Commissioners vow to take control of CareerSource operations

Hillsborough County commissioner Sandra Murman, vice chair at CareerSource Tampa Bay, said Thursday that the county does not want CareerSource Tampa Bay to merge with CareerSource Pinellas. {[ALESSANDRA DA PRA | Times]

 

 

Mark Puente

Zachary T. SampsonTimes staff writer

 

 

Published: April 12, 2018

Updated: April 12, 2018 at 07:30 PM

 

CLEARWATER — For years, Tampa Bay’s two job placement centers operated with little scrutiny from elected officials or the county governments they represent.

That’s about to change, said the county commissioners who serve on the boards of CareerSource Pinellas and CareerSource Tampa Bay in Hillsborough County.

And that likely will start with the county commissions on each side of the bay requiring board members for both agencies to reapply for the positions.

“We’re in charge now,” said Hillsborough County Commissioner Sandy Murman. “We’re the boss. We’re going to fix this.”

The warning came during a meeting of select CareerSource board members from both agencies.

The commissioners said they were interviewed last week by officials from the U.S. Department of Labor, which is investigating whether the employment centers inflated the number of people they helped find jobs in reports to the state. Labor officials expressed alarm at the lack of financial oversight at both agencies under former president and CEO Edward Peachey.

Peachey was fired from both agencies in separate votes last month.

“We have been chastised by the Department of Labor,” said Pinellas County Commissioner Pat Gerard. “We need to straighten it out.”

Thursday’s meeting was scheduled so the panel could start discussing whether to merge the two agencies or split them apart under new leadership. They previously operated as separate agencies until Peachey was asked to oversee both in 2010 following a spending scandal in the Hillsborough CareerSource offices.

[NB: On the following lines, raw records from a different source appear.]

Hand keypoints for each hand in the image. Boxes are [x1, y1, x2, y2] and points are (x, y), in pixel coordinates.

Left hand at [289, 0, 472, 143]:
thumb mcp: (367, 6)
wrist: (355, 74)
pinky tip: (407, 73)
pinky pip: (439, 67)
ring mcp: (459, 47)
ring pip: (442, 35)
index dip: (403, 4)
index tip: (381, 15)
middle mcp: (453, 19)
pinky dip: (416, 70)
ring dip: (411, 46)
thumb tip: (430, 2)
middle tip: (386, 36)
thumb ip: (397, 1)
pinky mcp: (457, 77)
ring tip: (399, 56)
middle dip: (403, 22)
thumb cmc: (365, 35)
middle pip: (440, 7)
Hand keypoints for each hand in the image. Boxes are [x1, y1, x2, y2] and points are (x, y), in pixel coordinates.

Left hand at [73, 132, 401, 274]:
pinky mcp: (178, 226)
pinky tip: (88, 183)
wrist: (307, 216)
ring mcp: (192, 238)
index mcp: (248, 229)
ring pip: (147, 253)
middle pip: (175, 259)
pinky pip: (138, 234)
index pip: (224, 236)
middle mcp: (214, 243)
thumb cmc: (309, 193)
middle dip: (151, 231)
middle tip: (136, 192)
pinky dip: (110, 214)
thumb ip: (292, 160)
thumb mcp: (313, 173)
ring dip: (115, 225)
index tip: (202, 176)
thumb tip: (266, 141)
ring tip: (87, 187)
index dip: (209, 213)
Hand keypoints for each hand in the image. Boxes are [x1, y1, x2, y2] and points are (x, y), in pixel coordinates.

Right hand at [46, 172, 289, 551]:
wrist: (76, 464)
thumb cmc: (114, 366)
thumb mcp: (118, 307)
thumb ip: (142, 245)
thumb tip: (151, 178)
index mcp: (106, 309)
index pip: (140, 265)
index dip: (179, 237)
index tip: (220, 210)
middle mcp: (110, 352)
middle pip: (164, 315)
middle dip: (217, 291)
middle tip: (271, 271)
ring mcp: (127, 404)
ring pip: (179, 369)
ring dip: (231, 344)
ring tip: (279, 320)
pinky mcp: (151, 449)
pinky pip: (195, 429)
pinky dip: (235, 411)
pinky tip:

Peachey reported to separate boards made up of people from education, business, government and labor organizations.

In a memo last week to Pinellas commissioners, Gerard wrote that federal officials said “almost no municipality or county has handed over the day-to-day fiscal functions” to its workforce board. Many counties provide the “services themselves” or use a third party, the memo said.

The limited supervision allowed Peachey to centralize his power among “a relatively small number of” board members, Gerard wrote. She said she wants the county to consider making board members reapply for the volunteer positions.

The Pinellas commission is set to hold a workshop Tuesday to discuss the jobs center.

Murman said Hillsborough County officials are telling board members this week that they must reapply and that each will be required to live in the county. Leaders there also have assigned a high-ranking county economic development employee to work at the jobs center to help get information to commissioners, who want the agencies separated by June 30.

 

Even with scrutiny in the past two months, Murman said, the agencies have been slow to turn over financial records for inspection. The county is demanding to know how the agency spent $23 million last year that was supposed to serve Hillsborough residents.

Murman blamed Peachey for creating a structure that gave him total control of the organizations.

“Ed Peachey sold us a bill of goods,” Murman said. “We gave our rights as boards of county commissioners in Pinellas and Hillsborough over to one individual.”

CareerSource Pinellas chairman Jack Geller agreed, saying, “In the past, let’s be honest, Ed was running everything. Period. End of discussion.”

Peachey did not respond to a request for comment.